Provides a common interface to many IR ranking datasets.

https://ir-datasets.com/

Apache License 2.0

309 stars 42 forks source link

Direct access to all doc_ids #184

Open ArthurCamara opened 2 years ago

ArthurCamara commented 2 years ago

This is something I was expecting to be quite straightforward (or at least better documented in the API) but it doesn't seem to be. Say I want to gather all doc_ids from a given corpus (for instance, if I want to use a random negative sampler on run time). Currently, this is what I do:

data = ir_datasets.load("msmarco-document/train")
all_doc_ids = list(data.docs._handler.docs_store().lookup.idx())

which is fine, but, from what I can get, this triggers an iteration over all docs in the collection (and is also not very intuitive).

Is there a better way to achieve this?

seanmacavaney commented 2 years ago

The easiest way to load all doc_ids is:

data = ir_datasets.load("msmarco-document/train")
all_doc_ids = [d.doc_id for d in data.docs]

But, as you say, this iterates over all documents.

I think it would be straightforward enough to add a new API for iterating over just the document IDs, if you think it would be valuable. Maybe exposed as something like: data.docs.doc_ids.

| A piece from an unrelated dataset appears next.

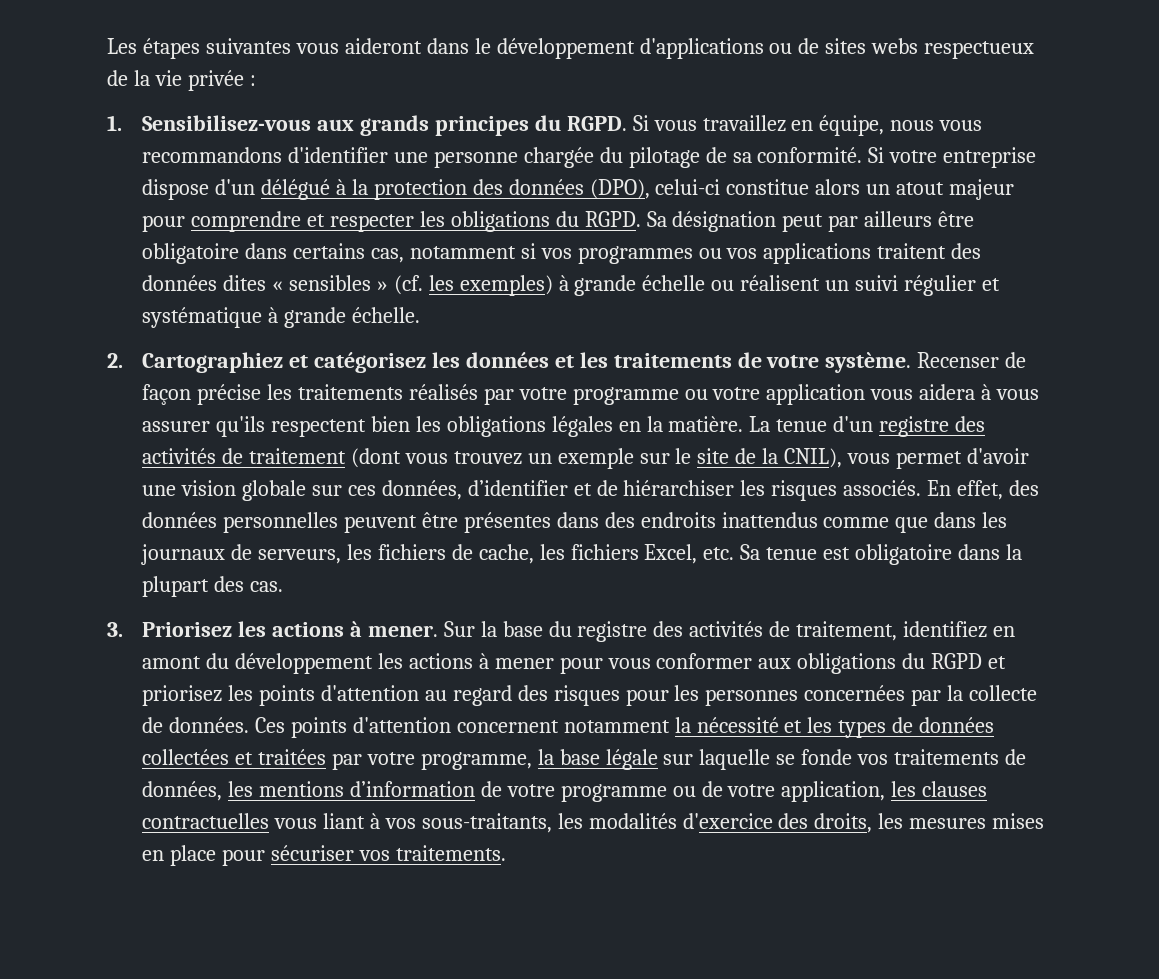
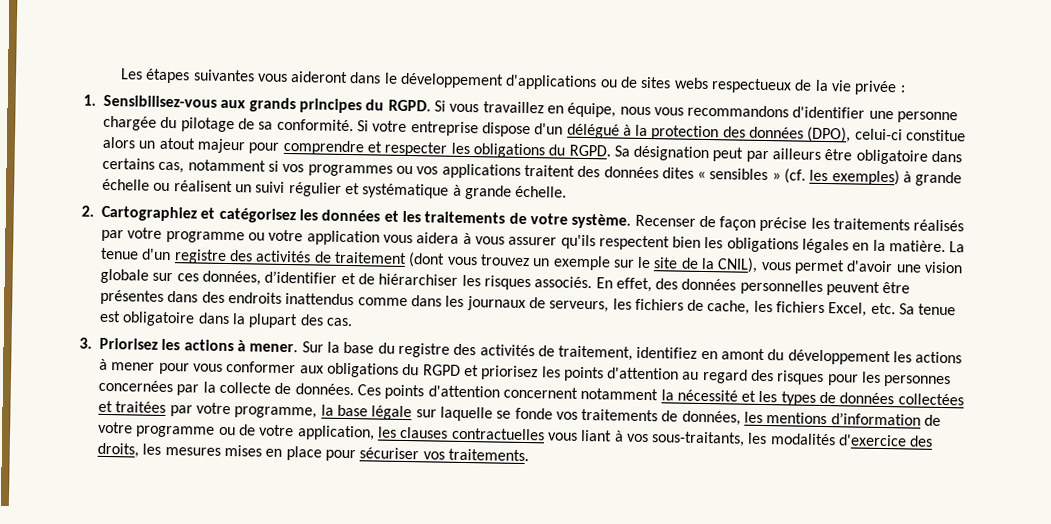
[895,517,929,533] que -> (408, 302) none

But.... For your particular use case, I think you may not actually need the doc_ids themselves. You can just sample by index instead of by doc_id, eliminating the need for loading doc_ids at all. For instance, you could do:

num_docs = len(data.docs)
idx = random.randrange(num_docs)
data.docs[idx]

Lookups by index are fast (especially on SSD) and do not load corpus into memory, once a docstore is built (which it does automatically, and is needed anyway for lookups by doc_id).

ArthurCamara commented 2 years ago

Ok, this also works, iterating by the index of the document!

As for

all_doc_ids = [d.doc_id for d in data.docs]

versus

all_doc_ids = list(data.docs._handler.docs_store().lookup.idx())

The second one seems slightly faster (could be because I was trying the first one before, and I had a tqdm for loop encapsulating it that could be adding some bottleneck).

As for including the API, yes, that shouldn't be very hard. I can do it early next week, if that's ok.

seanmacavaney commented 2 years ago

Great, glad the lookups by index work for what you need!

I think the risk of doing:

all_doc_ids = list(data.docs._handler.docs_store().lookup.idx())

is that it's sorted (lexically) by docid, enabling lookups. So the indices will not necessarily align, which users may expect. Maybe this is alright, but we probably want to think a bit more of the design here before pushing this through.

Not all datasets use a lz4docstore (e.g., the ClueWebs) because we don't want to make a copy of huge corpora. So some consideration of these cases should be made.

seanmacavaney commented 1 year ago

Hey @ArthurCamara -- quick update on this. Over the past few months I've been working on an alternative file format to facilitate doc_id->idx and idx->doc_id lookups, iteration over doc_ids, etc. It also aims to ditch the searchsorted approach for doc_id->idx lookups in favor of an on-disk hash table, since the former requires doc_ids to be padded to the same length (adding considerable size to some lookups) and has an unfavourable access pattern on disk, which makes it a bit slow until everything is loaded into the cache.

Not sure when it'll be ready for primetime, but just letting you know that a solution to this is in the works.

ArthurCamara commented 1 year ago

That sounds awesome, @seanmacavaney. Thanks for letting me know!